An important function in Jupyter - or at least one we'll use a lot this semester - is the ability to upload and export notebooks and other files. You can upload a notebook to Jupyter using the Upload button at the top right of the file listing, just next to the New button where you can start a new notebook.

You can download or export a notebook from within the notebook by using File -> Download as -> Notebook or any of the other options.

In our class, you'll often download a notebook from GitHub, upload it to a Jupyter instance, run the notebook, and export it again to store a local copy or send it back to GitHub. You'll get used to this, too!

Our class notebook server

I have set up a Jupyter server for you to use at datanotebook.org. This is a bank of servers running on Amazon Web Services (AWS) just for you. They are configured to host multiple notebooks at once, and to start more servers to host more notebook when many of you are using notebooks at once, such as during class.

Important: when you use datanotebook.org, your Jupyter instance is always temporary. It will go away. It is designed this way to handle 50 students using notebooks at once without costing your instructor a fortune. Because of this, when you are working on an assignment, be sure to save your work regularly by downloading it to your local machine. Probably a good habit would be to save a copy every 5-10 minutes.

If you leave your notebook open for more than a half hour without making any changes, the server may expire, and you can lose your work.

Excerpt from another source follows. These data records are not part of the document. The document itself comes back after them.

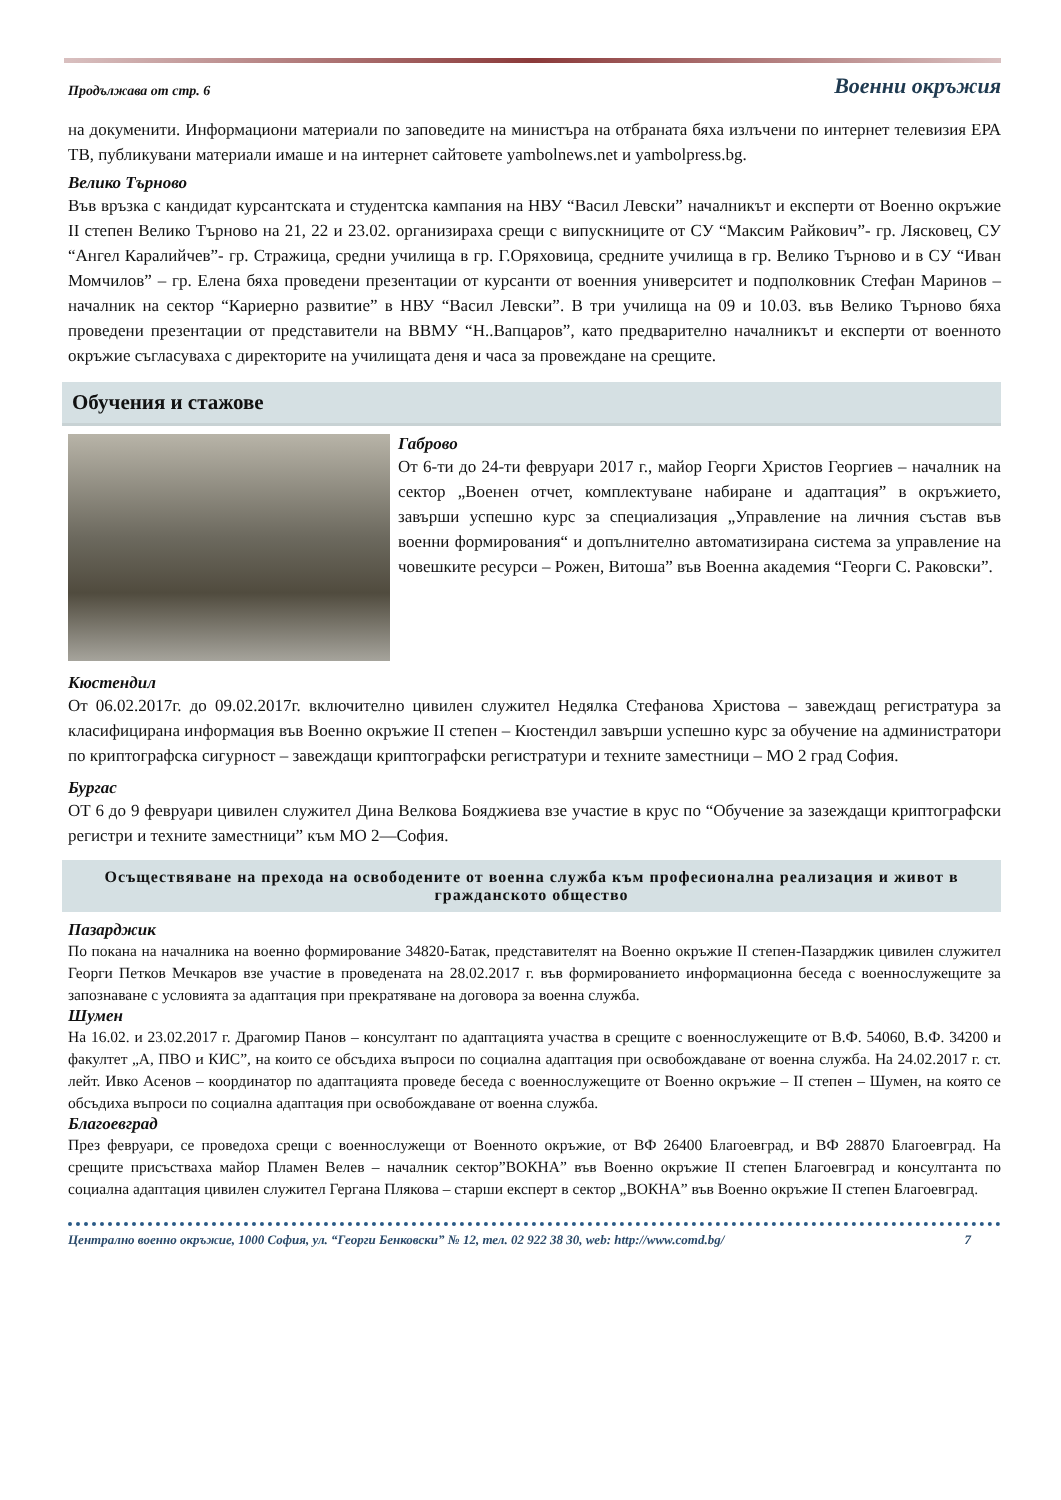Продължава от стр. 6 Военни окръжия
на докуменити. Информациони материали по заповедите на министъра на отбраната бяха излъчени по интернет телевизия ЕРА ТВ, публикувани материали имаше и на интернет сайтовете yambolnews.net и yambolpress.bg.
Велико Търново
Във връзка с кандидат курсантската и студентска кампания на НВУ “Васил Левски” началникът и експерти от Военно окръжие II степен Велико Търново на 21, 22 и 23.02. организираха срещи с випускниците от СУ “Максим Райкович”- гр. Лясковец, СУ “Ангел Каралийчев”- гр. Стражица, средни училища в гр. Г.Оряховица, средните училища в гр. Велико Търново и в СУ “Иван Момчилов” – гр. Елена бяха проведени презентации от курсанти от военния университет и подполковник Стефан Маринов – началник на сектор “Кариерно развитие” в НВУ “Васил Левски”. В три училища на 09 и 10.03. във Велико Търново бяха проведени презентации от представители на ВВМУ “Н..Вапцаров”, като предварително началникът и експерти от военното окръжие съгласуваха с директорите на училищата деня и часа за провеждане на срещите.
Обучения и стажове
Габрово
От 6-ти до 24-ти февруари 2017 г., майор Георги Христов Георгиев – началник на сектор „Военен отчет, комплектуване набиране и адаптация” в окръжието, завърши успешно курс за специализация „Управление на личния състав във военни формирования“ и допълнително автоматизирана система за управление на човешките ресурси – Рожен, Витоша” във Военна академия “Георги С. Раковски”.
Кюстендил
От 06.02.2017г. до 09.02.2017г. включително цивилен служител Недялка Стефанова Христова – завеждащ регистратура за класифицирана информация във Военно окръжие II степен – Кюстендил завърши успешно курс за обучение на администратори по криптографска сигурност – завеждащи криптографски регистратури и техните заместници – МО 2 град София.
Бургас
ОТ 6 до 9 февруари цивилен служител Дина Велкова Бояджиева взе участие в крус по “Обучение за зазеждащи криптографски регистри и техните заместници” към МО 2—София.
Осъществяване на прехода на освободените от военна служба към професионална реализация и живот в гражданското общество
Пазарджик
По покана на началника на военно формирование 34820-Батак, представителят на Военно окръжие II степен-Пазарджик цивилен служител Георги Петков Мечкаров взе участие в проведената на 28.02.2017 г. във формированието информационна беседа с военнослужещите за запознаване с условията за адаптация при прекратяване на договора за военна служба.
Шумен
На 16.02. и 23.02.2017 г. Драгомир Панов – консултант по адаптацията участва в срещите с военнослужещите от В.Ф. 54060, В.Ф. 34200 и факултет „А, ПВО и КИС”, на които се обсъдиха въпроси по социална адаптация при освобождаване от военна служба. На 24.02.2017 г. ст. лейт. Ивко Асенов – координатор по адаптацията проведе беседа с военнослужещите от Военно окръжие – II степен – Шумен, на която се обсъдиха въпроси по социална адаптация при освобождаване от военна служба.
Благоевград
През февруари, се проведоха срещи с военнослужещи от Военното окръжие, от ВФ 26400 Благоевград, и ВФ 28870 Благоевград. На срещите присъстваха майор Пламен Велев – началник сектор”ВОКНА” във Военно окръжие II степен Благоевград и консултанта по социална адаптация цивилен служител Гергана Плякова – старши експерт в сектор „ВОКНА” във Военно окръжие II степен Благоевград.
Централно военно окръжие, 1000 София, ул. “Георги Бенковски” № 12, тел. 02 922 38 30, web: http://www.comd.bg/ 7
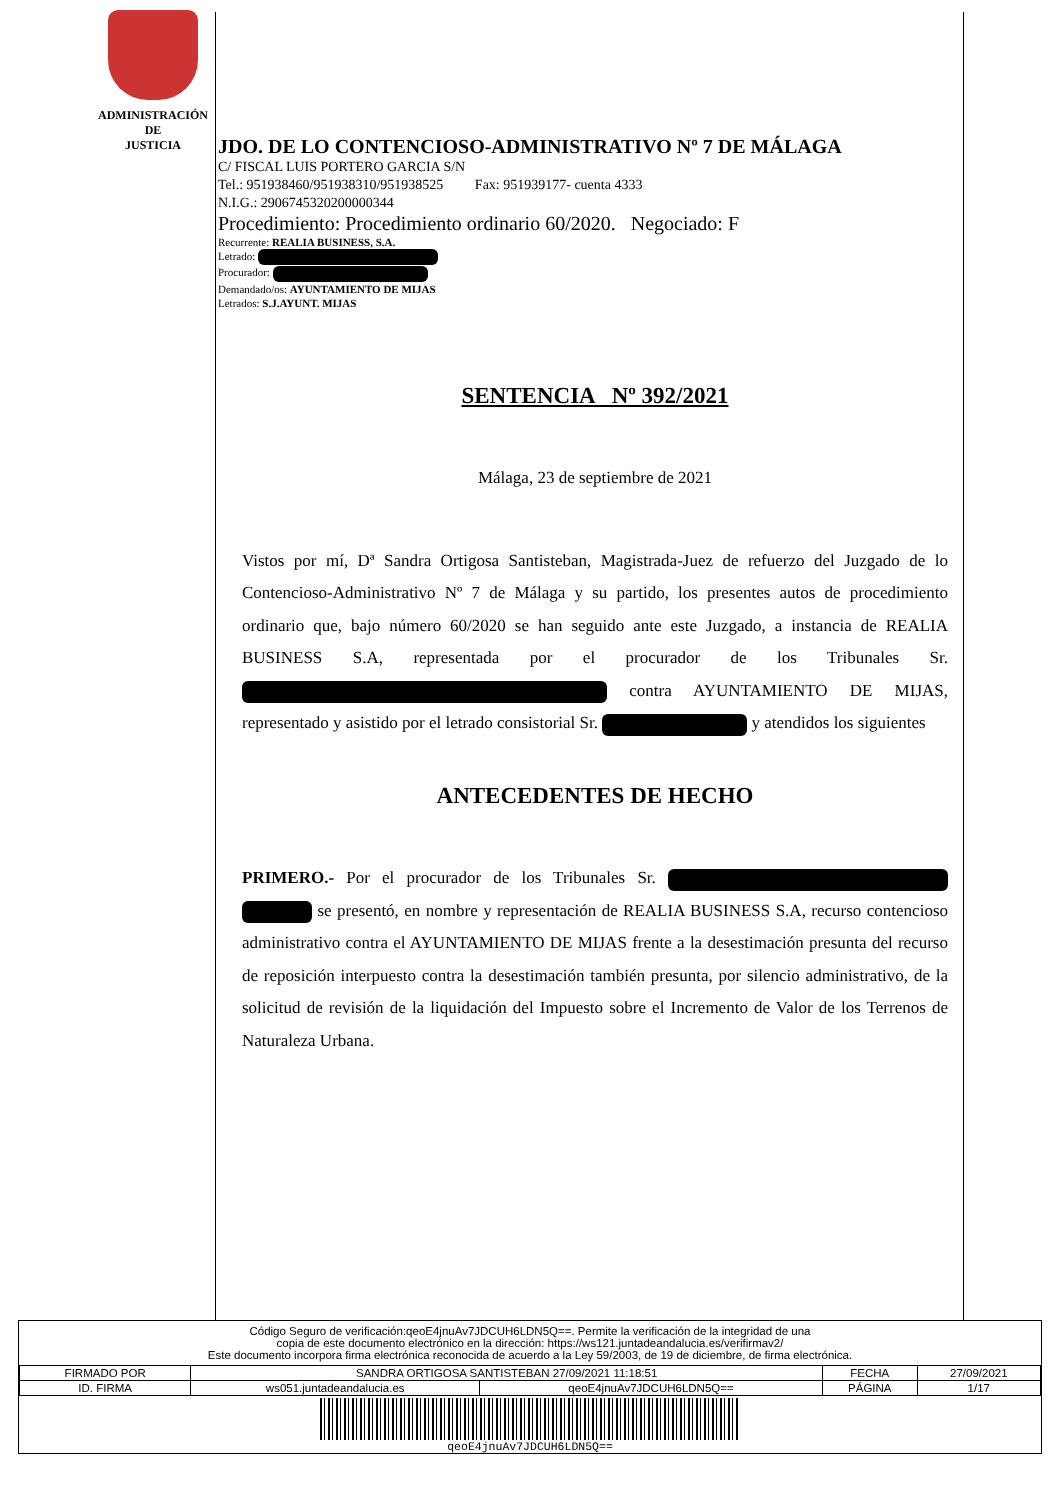ADMINISTRACIÓN
DE
JUSTICIA
JDO. DE LO CONTENCIOSO-ADMINISTRATIVO Nº 7 DE MÁLAGA
C/ FISCAL LUIS PORTERO GARCIA S/N
Tel.: 951938460/951938310/951938525 Fax: 951939177- cuenta 4333
N.I.G.: 2906745320200000344
Procedimiento: Procedimiento ordinario 60/2020. Negociado: F
Recurrente: REALIA BUSINESS, S.A.
Letrado:
Procurador:
Demandado/os: AYUNTAMIENTO DE MIJAS
Letrados: S.J.AYUNT. MIJAS
SENTENCIA Nº 392/2021
Málaga, 23 de septiembre de 2021
Vistos por mí, Dª Sandra Ortigosa Santisteban, Magistrada-Juez de refuerzo del Juzgado de lo Contencioso-Administrativo Nº 7 de Málaga y su partido, los presentes autos de procedimiento ordinario que, bajo número 60/2020 se han seguido ante este Juzgado, a instancia de REALIA BUSINESS S.A, representada por el procurador de los Tribunales Sr. contra AYUNTAMIENTO DE MIJAS, representado y asistido por el letrado consistorial Sr. y atendidos los siguientes
ANTECEDENTES DE HECHO
PRIMERO.- Por el procurador de los Tribunales Sr. se presentó, en nombre y representación de REALIA BUSINESS S.A, recurso contencioso administrativo contra el AYUNTAMIENTO DE MIJAS frente a la desestimación presunta del recurso de reposición interpuesto contra la desestimación también presunta, por silencio administrativo, de la solicitud de revisión de la liquidación del Impuesto sobre el Incremento de Valor de los Terrenos de Naturaleza Urbana.
Código Seguro de verificación:qeoE4jnuAv7JDCUH6LDN5Q==. Permite la verificación de la integridad de una
copia de este documento electrónico en la dirección: https://ws121.juntadeandalucia.es/verifirmav2/
Este documento incorpora firma electrónica reconocida de acuerdo a la Ley 59/2003, de 19 de diciembre, de firma electrónica.
| FIRMADO POR | SANDRA ORTIGOSA SANTISTEBAN 27/09/2021 11:18:51 | | FECHA | 27/09/2021 |
| ID. FIRMA | ws051.juntadeandalucia.es | qeoE4jnuAv7JDCUH6LDN5Q== | PÁGINA | 1/17 |
qeoE4jnuAv7JDCUH6LDN5Q==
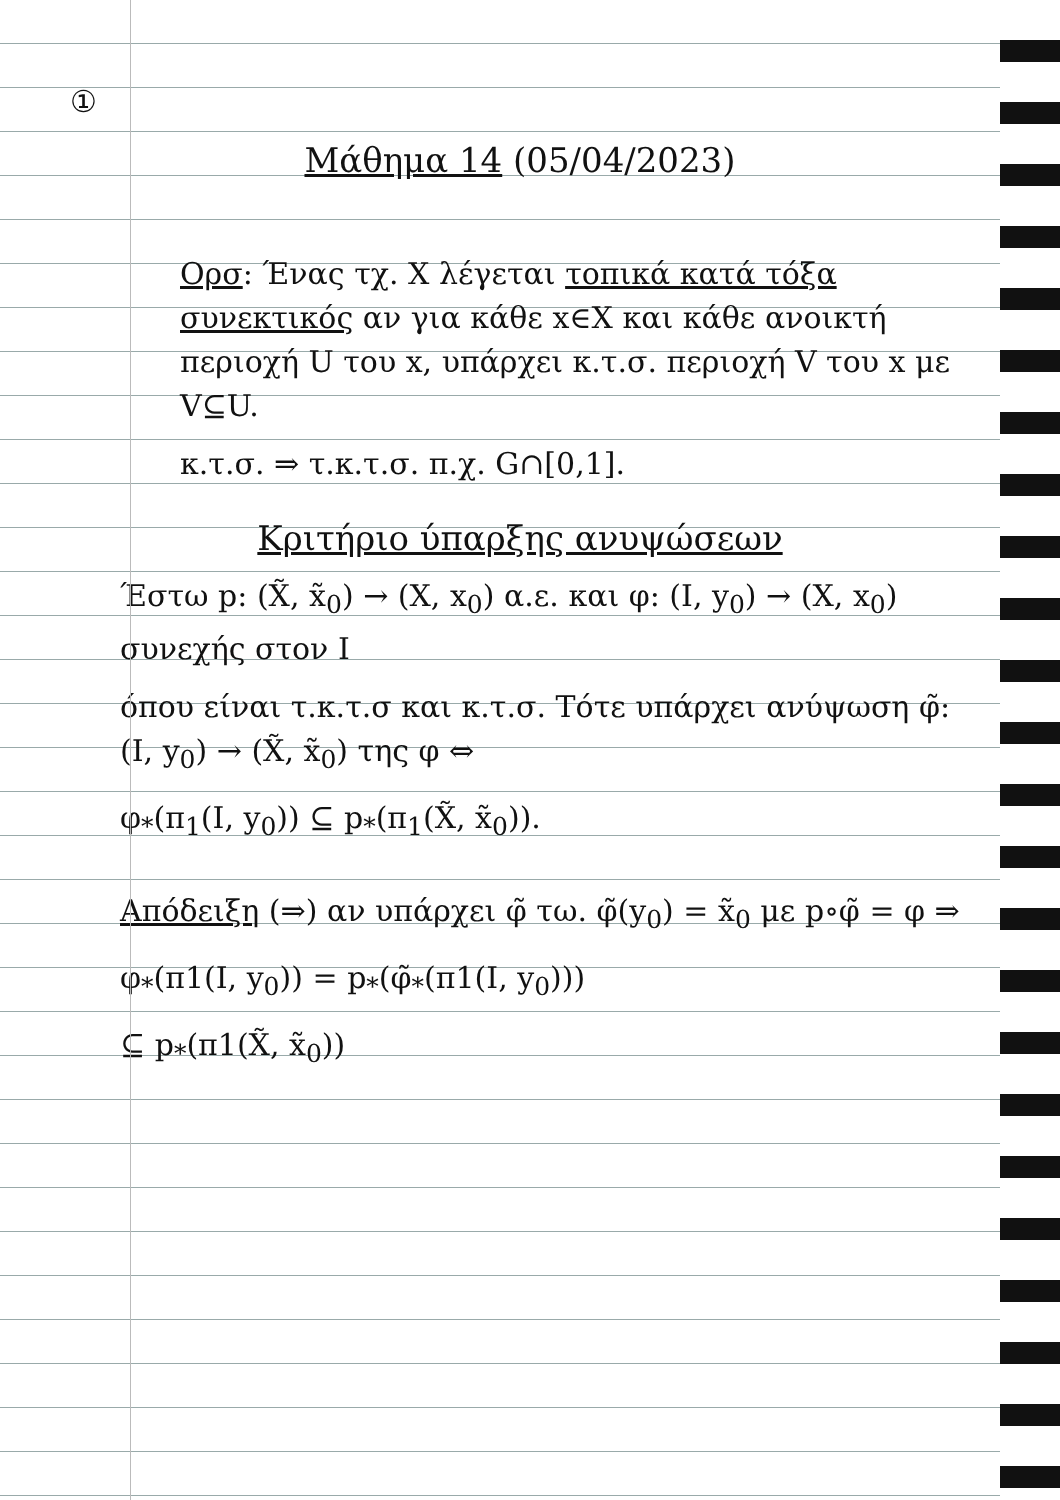①
Μάθημα 14 (05/04/2023)
Ορσ: Ένας τχ. X λέγεται τοπικά κατά τόξα συνεκτικός αν για κάθε x∈X και κάθε ανοικτή περιοχή U του x, υπάρχει κ.τ.σ. περιοχή V του x με V⊆U.
κ.τ.σ. ⇒ τ.κ.τ.σ. π.χ. G∩[0,1].
Κριτήριο ύπαρξης ανυψώσεων
Έστω p: (X̃, x̃<sub>0</sub>) → (X, x<sub>0</sub>) α.ε. και φ: (Ι, y<sub>0</sub>) → (X, x<sub>0</sub>) συνεχής στον Ι
όπου είναι τ.κ.τ.σ και κ.τ.σ. Τότε υπάρχει ανύψωση φ̃: (Ι, y<sub>0</sub>) → (X̃, x̃<sub>0</sub>) της φ ⇔
φ<sub>*</sub>(π<sub>1</sub>(Ι, y<sub>0</sub>)) ⊆ p<sub>*</sub>(π<sub>1</sub>(X̃, x̃<sub>0</sub>)).
Απόδειξη (⇒) αν υπάρχει φ̃ τω. φ̃(y<sub>0</sub>) = x̃<sub>0</sub> με p∘φ̃ = φ ⇒
φ<sub>*</sub>(π1(Ι, y<sub>0</sub>)) = p<sub>*</sub>(φ̃<sub>*</sub>(π1(Ι, y<sub>0</sub>)))
⊆ p<sub>*</sub>(π1(X̃, x̃<sub>0</sub>))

Similarly, if you use a notebook for more than three hours, the server may expire.

The lesson is: always save your work. Save a copy locally, and when you're ready, upload it to GitHub.

You are the first people to test this out. It might not work! Please be patient if it doesn't. Let me know what you see going wrong and I'll do what I can to adjust the configuration so it doesn't happen again.